Sports equipment, sporting equipment, also called sporting goods, are the tools, materials, apparel, and gear used to compete in a sport and varies depending on the sport. The equipment ranges from balls, nets, and protective gear like helmets. Sporting equipment can be used as protective gear or a tool used to help the athletes play the sport. Over time, sporting equipment has evolved because sports have started to require more protective gear to prevent injuries. Sporting equipment may be found in any department store or specific sporting equipment shops.

History and development of sports 
Historically many sports players have developed their own sporting equipment over time. For instance, the use of a football dates back to ancient China, between 225 BC and 220 AD. As football remains the most popular sport in the 21st century, the material of the ball has completely changed over the centuries; from being made out of animal skin, to being lined with multiple layers of polyester or cotton.

## Brief 1
Count the lines in the records below that contain the string "answer", and give only that number.

## Input
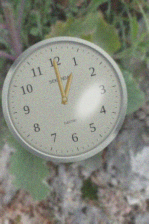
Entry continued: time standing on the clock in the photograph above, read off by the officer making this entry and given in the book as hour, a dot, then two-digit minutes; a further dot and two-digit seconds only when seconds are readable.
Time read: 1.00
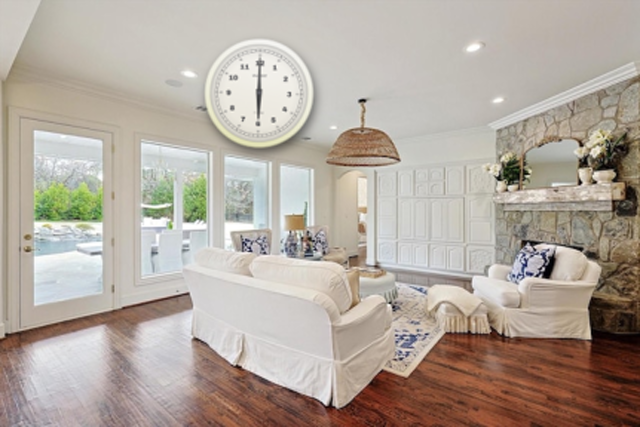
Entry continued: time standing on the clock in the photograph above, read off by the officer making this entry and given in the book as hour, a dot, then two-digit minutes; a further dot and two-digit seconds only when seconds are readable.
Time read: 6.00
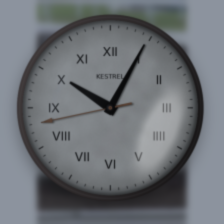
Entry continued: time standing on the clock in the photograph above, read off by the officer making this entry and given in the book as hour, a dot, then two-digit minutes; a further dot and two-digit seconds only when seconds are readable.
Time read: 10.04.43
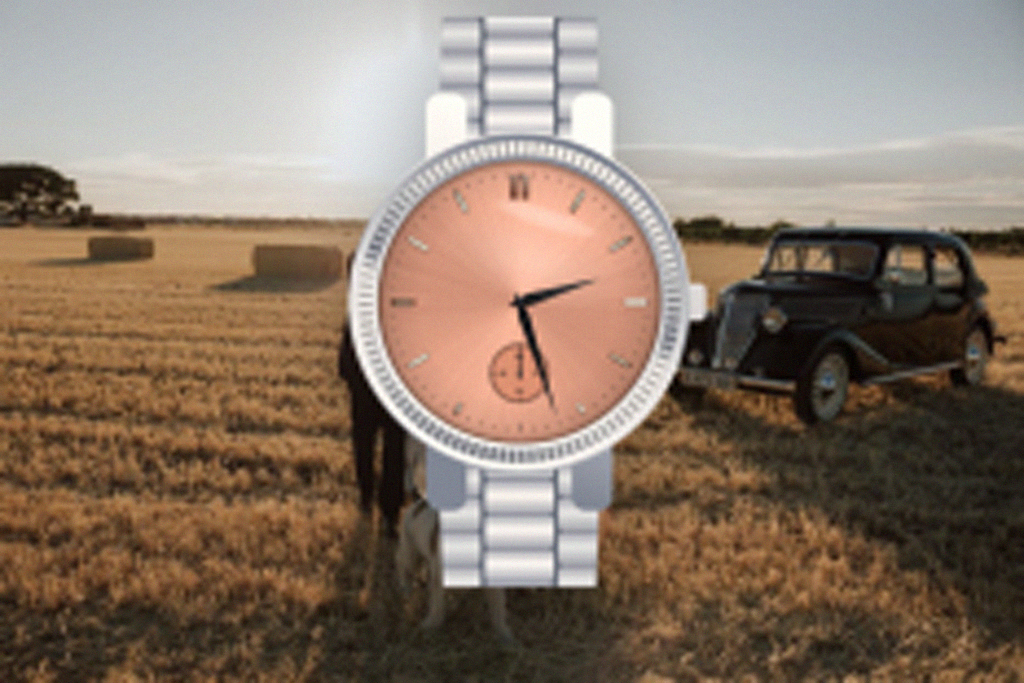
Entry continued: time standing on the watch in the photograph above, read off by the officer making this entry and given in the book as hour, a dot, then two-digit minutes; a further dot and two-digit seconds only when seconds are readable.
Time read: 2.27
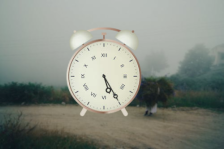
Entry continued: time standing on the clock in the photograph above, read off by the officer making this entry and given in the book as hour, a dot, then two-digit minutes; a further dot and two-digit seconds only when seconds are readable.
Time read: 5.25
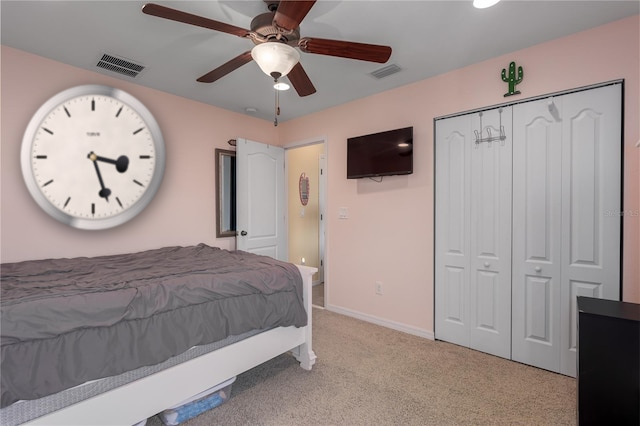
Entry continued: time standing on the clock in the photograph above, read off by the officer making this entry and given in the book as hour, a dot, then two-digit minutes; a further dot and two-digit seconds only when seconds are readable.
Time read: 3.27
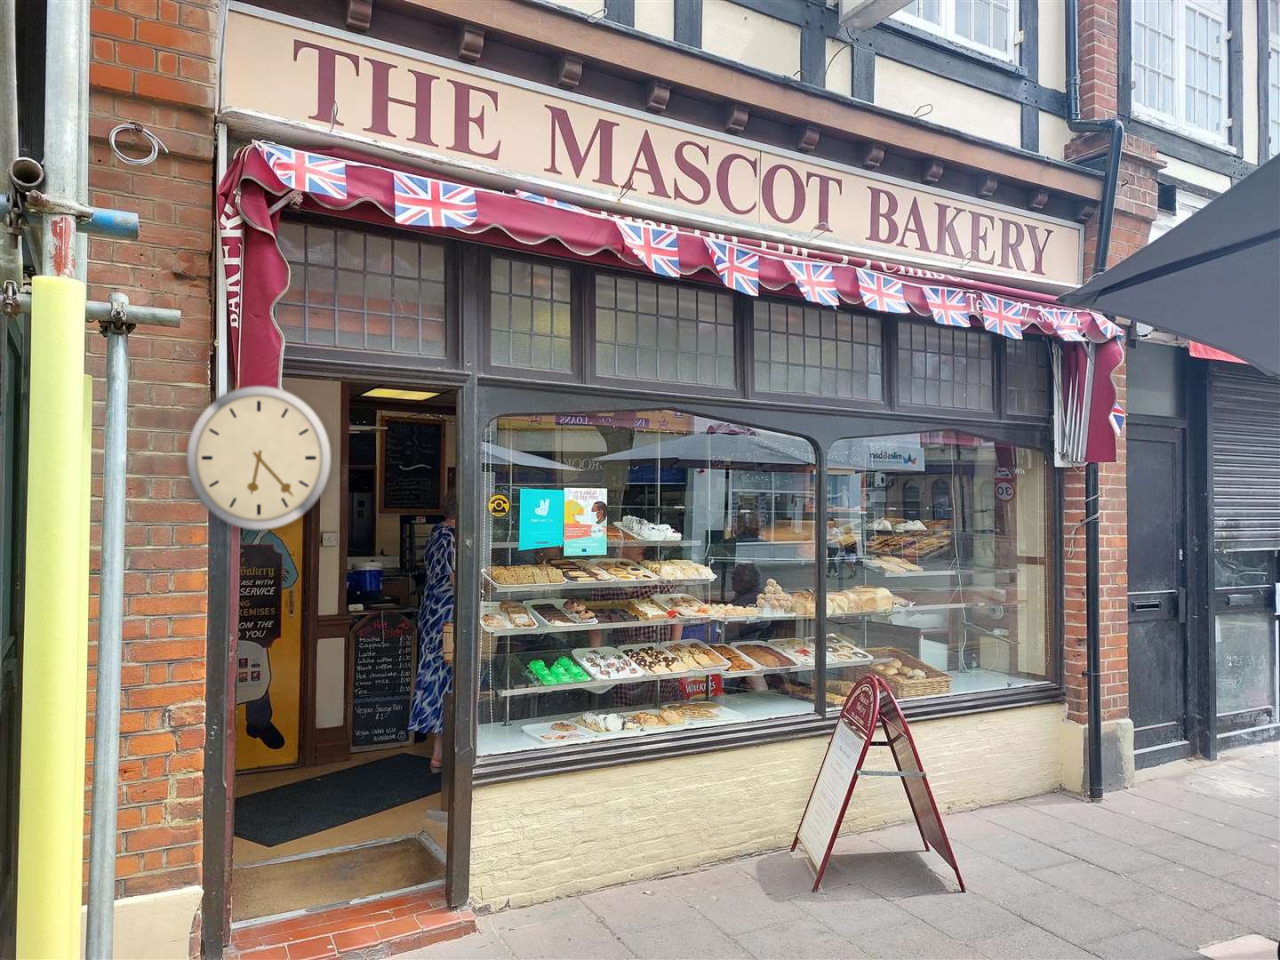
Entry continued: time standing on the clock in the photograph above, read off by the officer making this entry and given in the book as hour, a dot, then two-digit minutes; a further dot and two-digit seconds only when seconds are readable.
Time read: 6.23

==

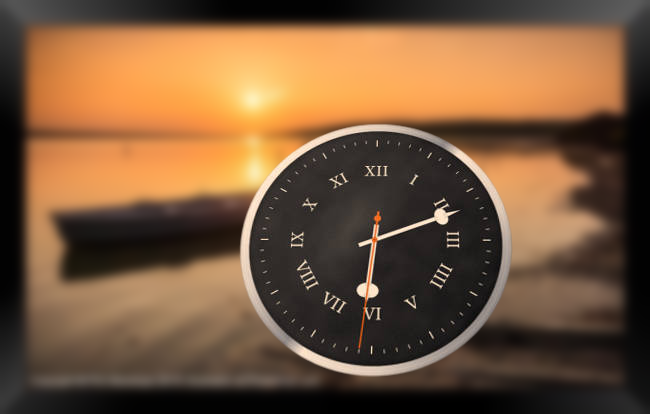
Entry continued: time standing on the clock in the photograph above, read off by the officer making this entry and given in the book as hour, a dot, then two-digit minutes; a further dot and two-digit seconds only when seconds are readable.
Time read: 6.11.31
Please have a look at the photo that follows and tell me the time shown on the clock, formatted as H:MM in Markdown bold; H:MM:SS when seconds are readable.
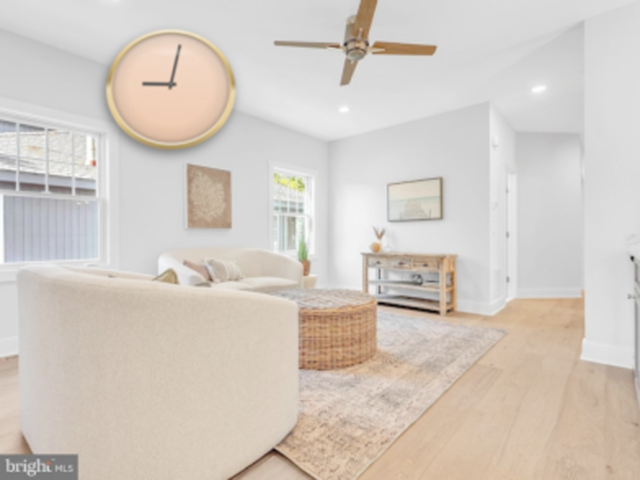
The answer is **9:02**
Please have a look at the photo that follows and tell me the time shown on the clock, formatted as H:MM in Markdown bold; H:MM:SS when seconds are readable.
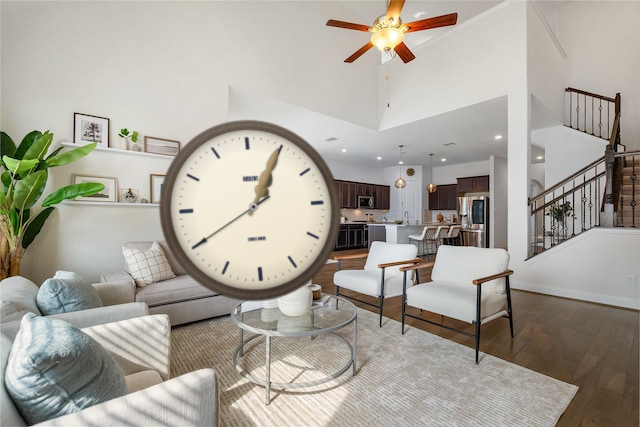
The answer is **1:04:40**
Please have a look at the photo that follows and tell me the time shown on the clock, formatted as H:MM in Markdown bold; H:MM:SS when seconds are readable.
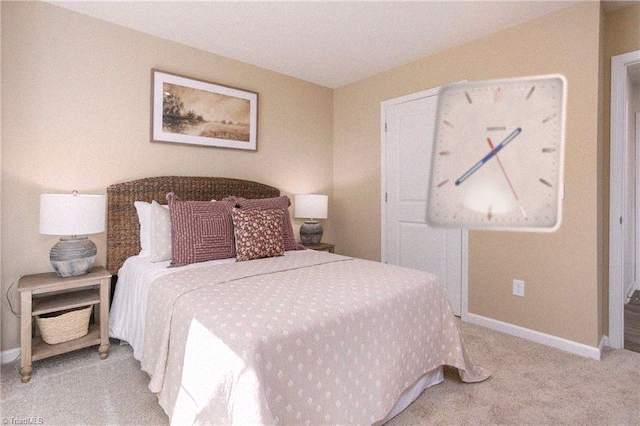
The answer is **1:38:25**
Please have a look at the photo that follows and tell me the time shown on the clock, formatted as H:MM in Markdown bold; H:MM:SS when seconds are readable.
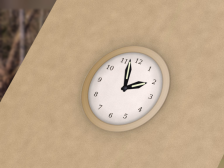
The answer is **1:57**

## Brief 2
Copy the passage on sports equipment above word for word, from "Sports equipment, sporting" to "sporting equipment shops.".

## Complete response 1
4

## Complete response 2
Sports equipment, sporting equipment, also called sporting goods, are the tools, materials, apparel, and gear used to compete in a sport and varies depending on the sport. The equipment ranges from balls, nets, and protective gear like helmets. Sporting equipment can be used as protective gear or a tool used to help the athletes play the sport. Over time, sporting equipment has evolved because sports have started to require more protective gear to prevent injuries. Sporting equipment may be found in any department store or specific sporting equipment shops.